Start of Block

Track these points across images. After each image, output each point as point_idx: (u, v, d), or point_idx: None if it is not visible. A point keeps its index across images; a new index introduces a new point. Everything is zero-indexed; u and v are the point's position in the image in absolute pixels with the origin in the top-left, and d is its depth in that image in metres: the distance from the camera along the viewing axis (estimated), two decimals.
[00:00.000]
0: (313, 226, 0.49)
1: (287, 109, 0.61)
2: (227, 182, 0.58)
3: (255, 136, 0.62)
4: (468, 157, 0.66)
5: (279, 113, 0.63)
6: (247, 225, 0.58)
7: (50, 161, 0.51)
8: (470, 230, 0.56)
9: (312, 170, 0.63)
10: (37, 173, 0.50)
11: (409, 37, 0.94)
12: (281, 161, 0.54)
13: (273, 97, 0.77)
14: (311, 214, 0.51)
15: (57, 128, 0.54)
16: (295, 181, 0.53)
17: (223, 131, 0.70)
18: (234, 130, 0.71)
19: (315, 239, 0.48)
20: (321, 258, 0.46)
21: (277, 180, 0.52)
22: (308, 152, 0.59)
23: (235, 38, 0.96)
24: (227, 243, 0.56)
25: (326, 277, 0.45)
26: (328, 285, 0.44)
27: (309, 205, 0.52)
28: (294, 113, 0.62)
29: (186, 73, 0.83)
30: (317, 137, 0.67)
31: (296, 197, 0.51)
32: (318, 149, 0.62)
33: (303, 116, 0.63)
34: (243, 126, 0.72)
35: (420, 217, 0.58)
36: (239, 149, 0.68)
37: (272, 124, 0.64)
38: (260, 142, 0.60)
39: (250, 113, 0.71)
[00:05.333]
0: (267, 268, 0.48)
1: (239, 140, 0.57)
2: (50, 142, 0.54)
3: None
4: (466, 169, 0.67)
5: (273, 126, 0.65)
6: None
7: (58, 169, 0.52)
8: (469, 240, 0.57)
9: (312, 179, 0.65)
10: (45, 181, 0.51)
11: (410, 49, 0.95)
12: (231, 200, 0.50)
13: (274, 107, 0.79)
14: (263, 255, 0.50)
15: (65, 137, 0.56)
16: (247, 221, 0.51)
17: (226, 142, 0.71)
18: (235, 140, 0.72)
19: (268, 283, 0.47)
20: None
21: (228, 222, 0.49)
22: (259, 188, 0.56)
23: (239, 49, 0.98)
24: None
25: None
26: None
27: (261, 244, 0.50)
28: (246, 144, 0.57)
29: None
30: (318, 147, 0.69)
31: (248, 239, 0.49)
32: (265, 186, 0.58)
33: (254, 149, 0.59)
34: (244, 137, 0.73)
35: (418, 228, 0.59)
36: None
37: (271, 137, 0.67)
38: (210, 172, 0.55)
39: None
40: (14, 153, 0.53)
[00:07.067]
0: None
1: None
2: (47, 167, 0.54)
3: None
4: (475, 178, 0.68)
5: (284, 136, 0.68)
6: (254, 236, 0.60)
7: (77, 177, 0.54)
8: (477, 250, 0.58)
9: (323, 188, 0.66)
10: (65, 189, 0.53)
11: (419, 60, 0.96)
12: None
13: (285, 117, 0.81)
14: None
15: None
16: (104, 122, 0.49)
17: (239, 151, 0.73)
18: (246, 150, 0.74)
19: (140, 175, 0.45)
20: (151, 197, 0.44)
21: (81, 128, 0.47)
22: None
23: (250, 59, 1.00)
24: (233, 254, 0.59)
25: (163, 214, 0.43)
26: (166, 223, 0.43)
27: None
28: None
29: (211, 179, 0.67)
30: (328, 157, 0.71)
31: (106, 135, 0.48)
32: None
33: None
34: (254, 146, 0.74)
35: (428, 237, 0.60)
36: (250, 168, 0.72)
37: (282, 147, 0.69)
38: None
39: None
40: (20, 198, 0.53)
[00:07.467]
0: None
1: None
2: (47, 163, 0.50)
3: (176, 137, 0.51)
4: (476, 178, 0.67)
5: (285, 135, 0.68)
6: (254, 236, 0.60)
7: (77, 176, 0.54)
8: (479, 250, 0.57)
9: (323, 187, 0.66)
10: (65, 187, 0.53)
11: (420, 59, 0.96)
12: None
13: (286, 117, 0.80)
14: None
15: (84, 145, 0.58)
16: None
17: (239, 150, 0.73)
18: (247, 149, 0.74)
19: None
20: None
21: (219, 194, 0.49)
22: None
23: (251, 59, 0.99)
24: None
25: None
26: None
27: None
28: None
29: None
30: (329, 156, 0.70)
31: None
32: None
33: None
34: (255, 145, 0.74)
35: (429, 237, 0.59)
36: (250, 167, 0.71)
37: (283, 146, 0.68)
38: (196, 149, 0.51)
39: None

End of Block

## WHAT IS BEING ASKED
Full repetition needed. Write out every entry above exactly as given.

## TASK RESULT
Track these points across images. After each image, output each point as point_idx: (u, v, d), or point_idx: None if it is not visible. A point keeps its index across images; a new index introduces a new point. Everything is zero-indexed; u and v are the point's position in the image in absolute pixels with the origin in the top-left, and d is its depth in that image in metres: the distance from the camera along the viewing axis (estimated), two decimals.
[00:00.000]
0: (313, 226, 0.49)
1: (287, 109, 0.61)
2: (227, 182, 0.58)
3: (255, 136, 0.62)
4: (468, 157, 0.66)
5: (279, 113, 0.63)
6: (247, 225, 0.58)
7: (50, 161, 0.51)
8: (470, 230, 0.56)
9: (312, 170, 0.63)
10: (37, 173, 0.50)
11: (409, 37, 0.94)
12: (281, 161, 0.54)
13: (273, 97, 0.77)
14: (311, 214, 0.51)
15: (57, 128, 0.54)
16: (295, 181, 0.53)
17: (223, 131, 0.70)
18: (234, 130, 0.71)
19: (315, 239, 0.48)
20: (321, 258, 0.46)
21: (277, 180, 0.52)
22: (308, 152, 0.59)
23: (235, 38, 0.96)
24: (227, 243, 0.56)
25: (326, 277, 0.45)
26: (328, 285, 0.44)
27: (309, 205, 0.52)
28: (294, 113, 0.62)
29: (186, 73, 0.83)
30: (317, 137, 0.67)
31: (296, 197, 0.51)
32: (318, 149, 0.62)
33: (303, 116, 0.63)
34: (243, 126, 0.72)
35: (420, 217, 0.58)
36: (239, 149, 0.68)
37: (272, 124, 0.64)
38: (260, 142, 0.60)
39: (250, 113, 0.71)
[00:05.333]
0: (267, 268, 0.48)
1: (239, 140, 0.57)
2: (50, 142, 0.54)
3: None
4: (466, 169, 0.67)
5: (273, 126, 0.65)
6: None
7: (58, 169, 0.52)
8: (469, 240, 0.57)
9: (312, 179, 0.65)
10: (45, 181, 0.51)
11: (410, 49, 0.95)
12: (231, 200, 0.50)
13: (274, 107, 0.79)
14: (263, 255, 0.50)
15: (65, 137, 0.56)
16: (247, 221, 0.51)
17: (226, 142, 0.71)
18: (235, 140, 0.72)
19: (268, 283, 0.47)
20: None
21: (228, 222, 0.49)
22: (259, 188, 0.56)
23: (239, 49, 0.98)
24: None
25: None
26: None
27: (261, 244, 0.50)
28: (246, 144, 0.57)
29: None
30: (318, 147, 0.69)
31: (248, 239, 0.49)
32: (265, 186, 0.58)
33: (254, 149, 0.59)
34: (244, 137, 0.73)
35: (418, 228, 0.59)
36: None
37: (271, 137, 0.67)
38: (210, 172, 0.55)
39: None
40: (14, 153, 0.53)
[00:07.067]
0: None
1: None
2: (47, 167, 0.54)
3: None
4: (475, 178, 0.68)
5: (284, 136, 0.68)
6: (254, 236, 0.60)
7: (77, 177, 0.54)
8: (477, 250, 0.58)
9: (323, 188, 0.66)
10: (65, 189, 0.53)
11: (419, 60, 0.96)
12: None
13: (285, 117, 0.81)
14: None
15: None
16: (104, 122, 0.49)
17: (239, 151, 0.73)
18: (246, 150, 0.74)
19: (140, 175, 0.45)
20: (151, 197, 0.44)
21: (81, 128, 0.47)
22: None
23: (250, 59, 1.00)
24: (233, 254, 0.59)
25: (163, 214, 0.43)
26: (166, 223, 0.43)
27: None
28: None
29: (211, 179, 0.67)
30: (328, 157, 0.71)
31: (106, 135, 0.48)
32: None
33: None
34: (254, 146, 0.74)
35: (428, 237, 0.60)
36: (250, 168, 0.72)
37: (282, 147, 0.69)
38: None
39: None
40: (20, 198, 0.53)
[00:07.467]
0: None
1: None
2: (47, 163, 0.50)
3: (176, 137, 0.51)
4: (476, 178, 0.67)
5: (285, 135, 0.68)
6: (254, 236, 0.60)
7: (77, 176, 0.54)
8: (479, 250, 0.57)
9: (323, 187, 0.66)
10: (65, 187, 0.53)
11: (420, 59, 0.96)
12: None
13: (286, 117, 0.80)
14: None
15: (84, 145, 0.58)
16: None
17: (239, 150, 0.73)
18: (247, 149, 0.74)
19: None
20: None
21: (219, 194, 0.49)
22: None
23: (251, 59, 0.99)
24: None
25: None
26: None
27: None
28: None
29: None
30: (329, 156, 0.70)
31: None
32: None
33: None
34: (255, 145, 0.74)
35: (429, 237, 0.59)
36: (250, 167, 0.71)
37: (283, 146, 0.68)
38: (196, 149, 0.51)
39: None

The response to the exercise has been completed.